Ora, o que aconteceu com esses militantes de base que apoiaram nas «primárias» do PSOE um candidato que adoptara um comportamento cada vez mais populista, apelando diretamente à «militância», sem qualquer mediação partidária? As «bases» deram-lhe 50% dos votos – isto é, cerca de 70.000 pessoas – e dividiram o partido ao meio, muito provavelmente sem esperança de colar os cacos tão cedo.
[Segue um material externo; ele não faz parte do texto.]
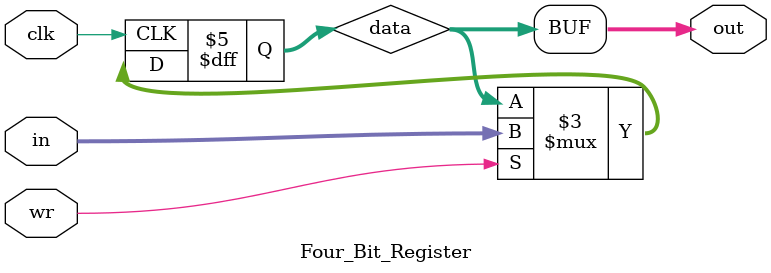
<source format=v>
module Four_Bit_Register (
	input wire clk,
	input wire [3:0] in,
	input wire wr,
	output wire [3:0] out
);

	reg [3:0] data = 4'h0;

	always @(posedge clk) begin
		
		if (wr)
			data <= in;
	
	end
	
	assign out = data;
	
endmodule
</source>
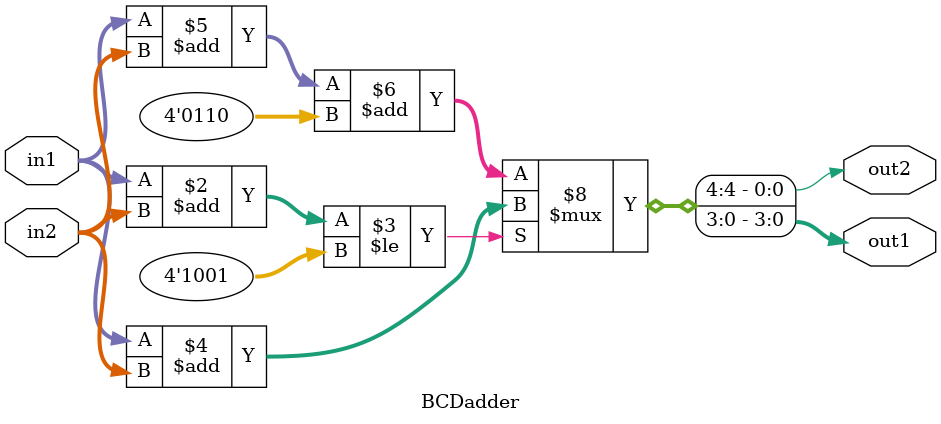
<source format=v>
module BCDadder(in1,in2,out2,out1);
input wire [3:0]in1;
input wire [3:0]in2;
output reg out2;
output reg [3:0]out1;

always@(in1,in2)
    begin 
        if(in1+in2 <= 4'b1001)
            {out2,out1} = in1+in2;
        else
            {out2,out1} = in1+in2+4'b0110;
    end
endmodule
</source>
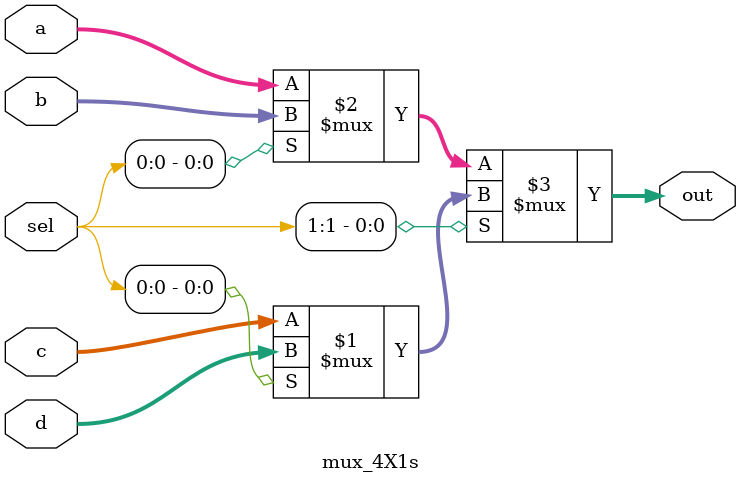
<source format=v>
module mux_4X1s (a, b, c, d, sel, out);
   input [3:0] a,b,c,d;
   input [1:0] sel;
   output [3:0] out;
	
	assign out = sel[1] ? (sel[0]?d:c):(sel[0]?b:a);
   
endmodule 
</source>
É aliás típico – e perverso – de um sistema mediático como as «primárias» que Sánchez tenha tido mais apoio onde o PSOE tem menos aderentes e menos votos, como a Catalunha, enquanto as regiões que mais votam no PSOE e o partido tem mais membros, como a Andaluzia, são as que menos apoiam o pretenso líder carismático!
Sánchez vê-se assim diante de um partido sem instâncias de intermediação e de uma bancada parlamentar da qual ele próprio não faz parte e que lhe é basicamente hostil, ao mesmo tempo que se encontra sob a pressão demagógica permanente do «Podemos» – um dos mais acabados movimentos populistas europeus, que tanto defende a Venezuela como o Brexit – no sentido de derrubar o governo do PP. Sánchez fôra afastado da liderança do PSOE por querer levar o país a uma terceira eleição legislativa que muito provavelmente lhe faria perder ainda mais votos e agora volta à chefia do partido com essa ideia fixa instilada pelo «Podemos», sem qualquer outra palavra de ordem que não seja o «abaixo a corrupção» de todos os populistas.
Ora, com a actual composição do Congresso de Deputados espanhol, existe de facto uma possibilidade aritmética de derrubar Rajoy, mas todos os comentadores excluem qualquer hipótese de formar uma maioria governamental contra o PP. Para constituir tal maioria (mais do que os 169 votos conjuntos do PP e dos Ciudadanos em 350 deputados) seria necessário que Sánchez levasse o PSOE a aliar-se não só com «Podemos», o qual lhe faz concorrência directa nas urnas e será sempre visto como o protagonista desta operação do tipo «Quanto pior melhor!», mas também a fazer algo de impossível no contexto espanhol, ou seja, o PSOE aliar-se aos independentistas mais radicais da Catalunha, do País Basco e por aí fora…
Os primeiros a revoltar-se contra tal operação, que destruiria de vez o velho PSOE e entregaria as suas sobras ao «Podemos», seriam os deputados do próprio PSOE! Em contrapartida, não se pode excluir totalmente a insanidade de essa aliança espúria entre socialistas, populistas e independentistas derrubarem o PP. Isso, porém, significaria – se a democracia eleitoral subsistisse – que teria de haver novas eleições e, aí, o mais provável é que o PP ganhasse as eleições com uma confortável maioria absoluta que correria de vez com Sánchez!
PS. A confirmar que eu não exagerei na semana passada ao inquietar-me com «O regresso dos três FFF», a Revista do «Expresso» de dia 20 ostentava na capa um retrato gigante de «São Salvador» com as mãos apropriadamente juntas e o rosto ligeiramente inclinado… Afinal, eu sempre tinha alguma razão!